ReCyCONtrol - Self-learning control methods for an automatic production of robust and eco-friendly concretes
Team: | M. Meyer, A. Ponick, A. Langer, C. Heipke, M. Wiggenhagen |
Year: | 2021 |
Funding: | Federal Ministry of Education and Research |
Duration: | Since 2021 |
Further information | https://www.recycontrol.uni-hannover.de/en/ _blank |
Concrete is one of the most widely used building materials in the construction industry - in Germany alone, several million tons of concrete are mixed and used every year. In order to preserve natural resources, demolition material (concrete, masonry, rock) from the dismantling of structures can be reused in concrete production in the form of recycled aggregates. A challenge here is the fact that the properties of the recycled mineral demolition materials vary extremely and thus may have a negative impact on the new concrete, especially on the fresh concrete properties (workability, segregation tendency). If the properties of the newly mixed concrete could already be determined during its production, it would be possible to counteract this directly with suitable methods. The ReCyCONtrol research project, funded by the German Federal Ministry of Education and Research, aims to achieve this control.
One part of the project is the observation of the concrete mixing process by using optical measuring sensors. The aim is to evaluate the flow behavior of the concrete in real time and thus predict its rheological properties (e.g. viscosity and yield point). On basis of these data, the concrete can then be specifically adjusted to the desired properties, e.g. by the use of suitable additives. This process is intended to be automatic and self-learning.
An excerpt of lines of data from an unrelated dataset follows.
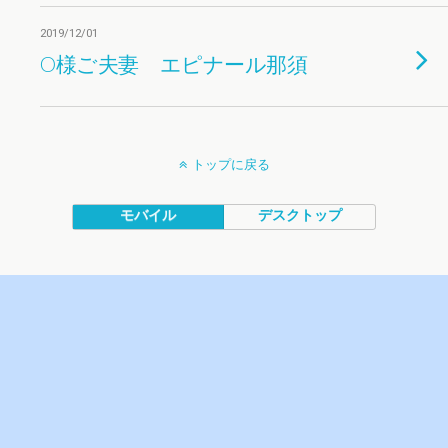
2019/12/01
O様ご夫妻 エピナール那須
トップに戻る
モバイル
デスクトップ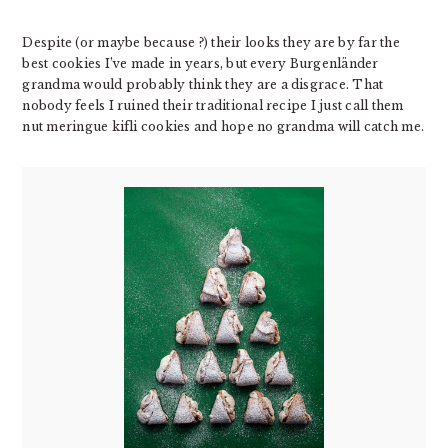
Despite (or maybe because ?) their looks they are by far the
best cookies I’ve made in years, but every Burgenländer
grandma would probably think they are a disgrace. That
nobody feels I ruined their traditional recipe I just call them
nut meringue kifli cookies and hope no grandma will catch me.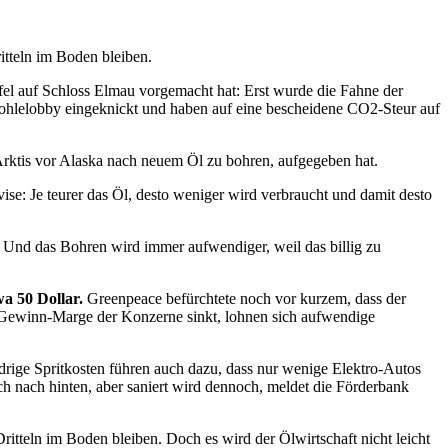
itteln im Boden bleiben.
l auf Schloss Elmau vorgemacht hat: Erst wurde die Fahne der
 Kohlelobby eingeknickt und haben auf eine bescheidene CO2-Steur auf
er Arktis vor Alaska nach neuem Öl zu bohren, aufgegeben hat.
se: Je teurer das Öl, desto weniger wird verbraucht und damit desto
. Und das Bohren wird immer aufwendiger, weil das billig zu
a 50 Dollar.
Greenpeace befürchtete noch vor kurzem, dass der
e Gewinn-Marge der Konzerne sinkt, lohnen sich aufwendige
edrige Spritkosten führen auch dazu, dass nur wenige Elektro-Autos
ich nach hinten, aber saniert wird dennoch, meldet die Förderbank
tteln im Boden bleiben. Doch es wird der Ölwirtschaft nicht leicht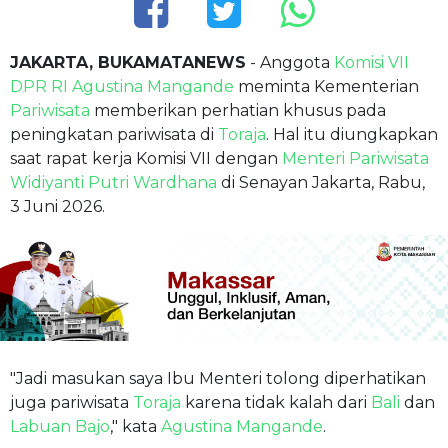
JAKARTA, BUKAMATANEWS
- Anggota
Komisi VII
DPR RI
Agustina Mangande
meminta Kementerian
Pariwisata
memberikan perhatian khusus pada
peningkatan pariwisata di
Toraja
. Hal itu diungkapkan
saat rapat kerja Komisi VII dengan
Menteri Pariwisata
Widiyanti Putri Wardhana
di Senayan Jakarta, Rabu,
3 Juni 2026.
"Jadi masukan saya Ibu Menteri tolong diperhatikan
juga pariwisata
Toraja
karena tidak kalah dari
Bali
dan
Labuan Bajo
," kata
Agustina Mangande
.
Since it is assumed that much information can be derived from the three-dimensional data of the flowing concrete, a stereo camera system is used. Deep learning is used to determine the fresh concrete properties based on regression. A Convolutional Neural Network (CNN) learns features of a recorded image sequence. In this approach, different scenarios are investigated: (a) In a two-step process, first the 3D surface of the concrete is computed from the captured stereo image sequences using classical image mapping methods as a function of time. Then, both the captured image sequences and the computed 3D information are used as input data for the CNN. (b) The network implicitly learns the 3D surface information relevant to the regression by itself, using only the stereo image sequences as input to the network. Since less information is given as input data in this model and more must be self-learned, more training data tends to be needed. (c) As a control for the relevance of the 3D information, the images from only one camera are used and thus monoscopic image sequences are used in the training. (d) As a control for the relevance of the time information, the images from only one time point are used in the training and no image sequences are used. If necessary, further information, e.g. results from optical flow calculations, can be added.